■ **What is being asked**
Reproduce the lines of the material exactly, excluding every image.

*** Block opens ***

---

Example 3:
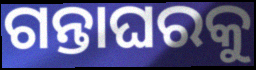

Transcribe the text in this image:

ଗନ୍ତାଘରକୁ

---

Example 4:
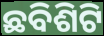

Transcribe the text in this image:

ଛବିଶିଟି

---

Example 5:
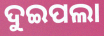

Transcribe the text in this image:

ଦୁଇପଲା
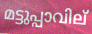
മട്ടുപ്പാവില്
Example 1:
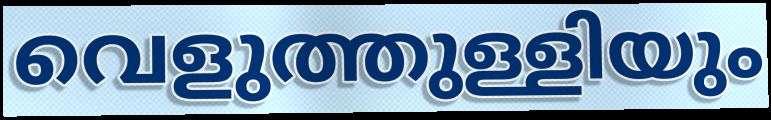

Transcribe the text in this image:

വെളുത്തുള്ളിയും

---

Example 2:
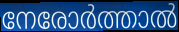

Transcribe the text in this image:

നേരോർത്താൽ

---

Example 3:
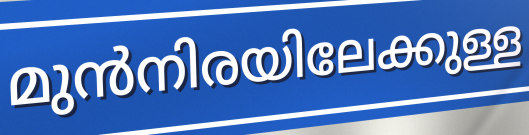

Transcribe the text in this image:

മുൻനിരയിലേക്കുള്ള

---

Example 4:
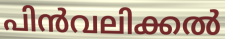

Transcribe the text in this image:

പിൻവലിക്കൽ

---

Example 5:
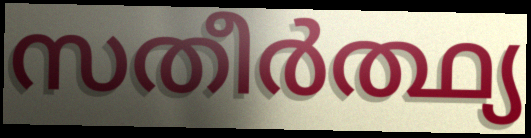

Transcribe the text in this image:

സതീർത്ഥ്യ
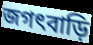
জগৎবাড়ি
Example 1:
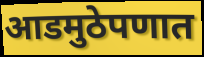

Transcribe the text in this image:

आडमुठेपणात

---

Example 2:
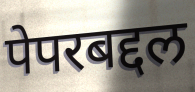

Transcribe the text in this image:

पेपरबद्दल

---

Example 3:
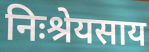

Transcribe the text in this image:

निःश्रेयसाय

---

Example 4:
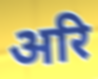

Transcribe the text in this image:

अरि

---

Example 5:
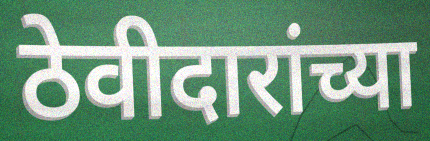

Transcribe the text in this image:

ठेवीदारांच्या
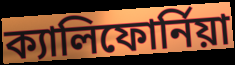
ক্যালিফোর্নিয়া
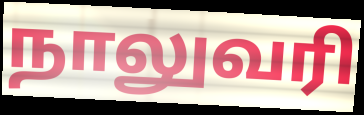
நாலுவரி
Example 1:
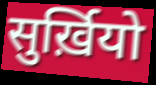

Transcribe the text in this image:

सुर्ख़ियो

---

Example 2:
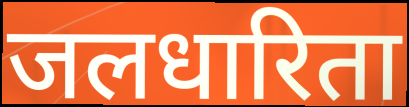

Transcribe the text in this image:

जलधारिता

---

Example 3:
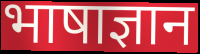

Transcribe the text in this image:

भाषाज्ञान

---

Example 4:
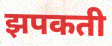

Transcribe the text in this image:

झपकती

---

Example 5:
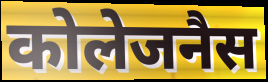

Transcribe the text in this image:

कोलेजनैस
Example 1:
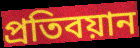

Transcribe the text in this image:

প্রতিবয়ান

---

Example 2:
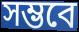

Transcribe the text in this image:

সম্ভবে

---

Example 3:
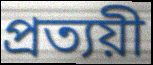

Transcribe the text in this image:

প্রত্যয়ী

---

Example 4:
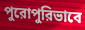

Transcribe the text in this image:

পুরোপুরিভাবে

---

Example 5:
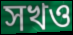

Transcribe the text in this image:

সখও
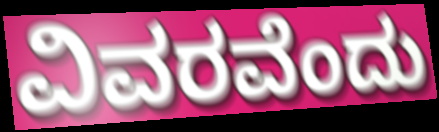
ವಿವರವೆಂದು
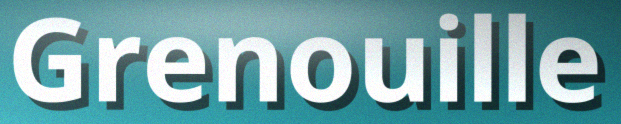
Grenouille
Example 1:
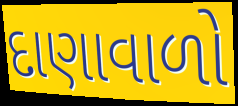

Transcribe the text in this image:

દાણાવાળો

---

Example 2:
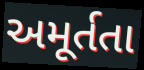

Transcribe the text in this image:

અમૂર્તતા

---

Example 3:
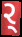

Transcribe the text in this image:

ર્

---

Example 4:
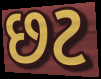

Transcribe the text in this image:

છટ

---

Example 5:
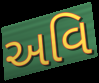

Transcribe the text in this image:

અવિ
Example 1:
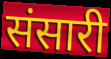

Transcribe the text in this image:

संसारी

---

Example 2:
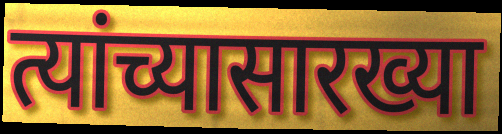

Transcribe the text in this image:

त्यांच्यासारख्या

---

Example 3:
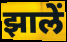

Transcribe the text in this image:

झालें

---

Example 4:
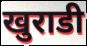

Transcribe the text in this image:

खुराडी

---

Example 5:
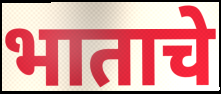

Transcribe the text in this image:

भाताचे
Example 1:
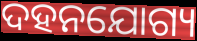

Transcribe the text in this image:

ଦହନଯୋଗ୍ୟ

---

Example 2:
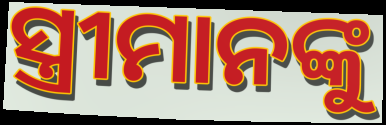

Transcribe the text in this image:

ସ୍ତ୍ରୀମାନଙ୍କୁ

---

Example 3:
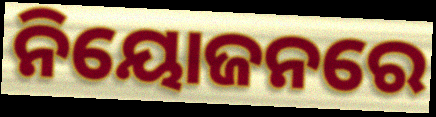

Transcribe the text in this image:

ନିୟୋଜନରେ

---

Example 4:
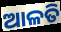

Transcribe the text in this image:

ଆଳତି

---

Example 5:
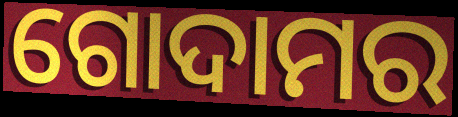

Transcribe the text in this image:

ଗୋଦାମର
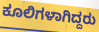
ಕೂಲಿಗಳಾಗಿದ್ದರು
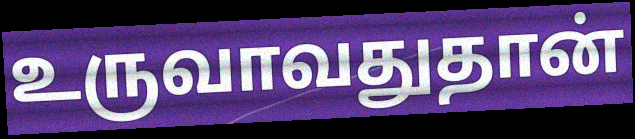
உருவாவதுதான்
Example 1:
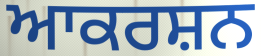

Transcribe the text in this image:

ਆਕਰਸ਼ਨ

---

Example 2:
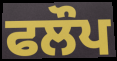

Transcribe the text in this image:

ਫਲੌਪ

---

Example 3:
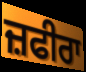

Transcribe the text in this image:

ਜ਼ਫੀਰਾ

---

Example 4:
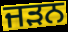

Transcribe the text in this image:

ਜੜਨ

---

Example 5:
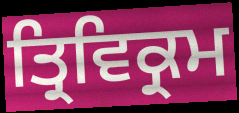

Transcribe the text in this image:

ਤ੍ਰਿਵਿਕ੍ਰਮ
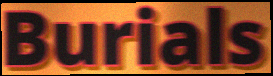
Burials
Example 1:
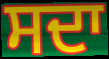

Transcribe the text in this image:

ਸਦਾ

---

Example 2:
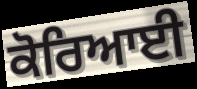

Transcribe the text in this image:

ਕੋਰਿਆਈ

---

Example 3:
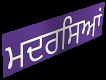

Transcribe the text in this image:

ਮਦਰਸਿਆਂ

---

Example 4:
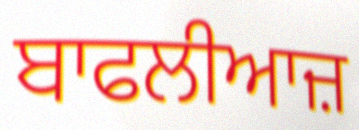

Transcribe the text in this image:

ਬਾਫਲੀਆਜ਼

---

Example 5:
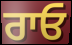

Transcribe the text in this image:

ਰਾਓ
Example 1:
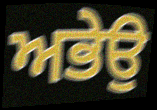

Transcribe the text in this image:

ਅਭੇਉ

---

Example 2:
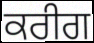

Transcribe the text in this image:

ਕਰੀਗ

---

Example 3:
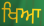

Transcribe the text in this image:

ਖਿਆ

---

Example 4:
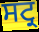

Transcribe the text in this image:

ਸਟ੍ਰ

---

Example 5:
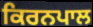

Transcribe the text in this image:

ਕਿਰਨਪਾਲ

*** Block closes ***

■ **Solved exercise**
---

Example 3:

Transcribe the text in this image:

ଗନ୍ତାଘରକୁ

---

Example 4:

Transcribe the text in this image:

ଛବିଶିଟି

---

Example 5:

Transcribe the text in this image:

ଦୁଇପଲା
മട്ടുപ്പാവില്
Example 1:

Transcribe the text in this image:

വെളുത്തുള്ളിയും

---

Example 2:

Transcribe the text in this image:

നേരോർത്താൽ

---

Example 3:

Transcribe the text in this image:

മുൻനിരയിലേക്കുള്ള

---

Example 4:

Transcribe the text in this image:

പിൻവലിക്കൽ

---

Example 5:

Transcribe the text in this image:

സതീർത്ഥ്യ
জগৎবাড়ি
Example 1:

Transcribe the text in this image:

आडमुठेपणात

---

Example 2:

Transcribe the text in this image:

पेपरबद्दल

---

Example 3:

Transcribe the text in this image:

निःश्रेयसाय

---

Example 4:

Transcribe the text in this image:

अरि

---

Example 5:

Transcribe the text in this image:

ठेवीदारांच्या
ক্যালিফোর্নিয়া
நாலுவரி
Example 1:

Transcribe the text in this image:

सुर्ख़ियो

---

Example 2:

Transcribe the text in this image:

जलधारिता

---

Example 3:

Transcribe the text in this image:

भाषाज्ञान

---

Example 4:

Transcribe the text in this image:

झपकती

---

Example 5:

Transcribe the text in this image:

कोलेजनैस
Example 1:

Transcribe the text in this image:

প্রতিবয়ান

---

Example 2:

Transcribe the text in this image:

সম্ভবে

---

Example 3:

Transcribe the text in this image:

প্রত্যয়ী

---

Example 4:

Transcribe the text in this image:

পুরোপুরিভাবে

---

Example 5:

Transcribe the text in this image:

সখও
ವಿವರವೆಂದು
Grenouille
Example 1:

Transcribe the text in this image:

દાણાવાળો

---

Example 2:

Transcribe the text in this image:

અમૂર્તતા

---

Example 3:

Transcribe the text in this image:

ર્

---

Example 4:

Transcribe the text in this image:

છટ

---

Example 5:

Transcribe the text in this image:

અવિ
Example 1:

Transcribe the text in this image:

संसारी

---

Example 2:

Transcribe the text in this image:

त्यांच्यासारख्या

---

Example 3:

Transcribe the text in this image:

झालें

---

Example 4:

Transcribe the text in this image:

खुराडी

---

Example 5:

Transcribe the text in this image:

भाताचे
Example 1:

Transcribe the text in this image:

ଦହନଯୋଗ୍ୟ

---

Example 2:

Transcribe the text in this image:

ସ୍ତ୍ରୀମାନଙ୍କୁ

---

Example 3:

Transcribe the text in this image:

ନିୟୋଜନରେ

---

Example 4:

Transcribe the text in this image:

ଆଳତି

---

Example 5:

Transcribe the text in this image:

ଗୋଦାମର
ಕೂಲಿಗಳಾಗಿದ್ದರು
உருவாவதுதான்
Example 1:

Transcribe the text in this image:

ਆਕਰਸ਼ਨ

---

Example 2:

Transcribe the text in this image:

ਫਲੌਪ

---

Example 3:

Transcribe the text in this image:

ਜ਼ਫੀਰਾ

---

Example 4:

Transcribe the text in this image:

ਜੜਨ

---

Example 5:

Transcribe the text in this image:

ਤ੍ਰਿਵਿਕ੍ਰਮ
Burials
Example 1:

Transcribe the text in this image:

ਸਦਾ

---

Example 2:

Transcribe the text in this image:

ਕੋਰਿਆਈ

---

Example 3:

Transcribe the text in this image:

ਮਦਰਸਿਆਂ

---

Example 4:

Transcribe the text in this image:

ਬਾਫਲੀਆਜ਼

---

Example 5:

Transcribe the text in this image:

ਰਾਓ
Example 1:

Transcribe the text in this image:

ਅਭੇਉ

---

Example 2:

Transcribe the text in this image:

ਕਰੀਗ

---

Example 3:

Transcribe the text in this image:

ਖਿਆ

---

Example 4:

Transcribe the text in this image:

ਸਟ੍ਰ

---

Example 5:

Transcribe the text in this image:

ਕਿਰਨਪਾਲ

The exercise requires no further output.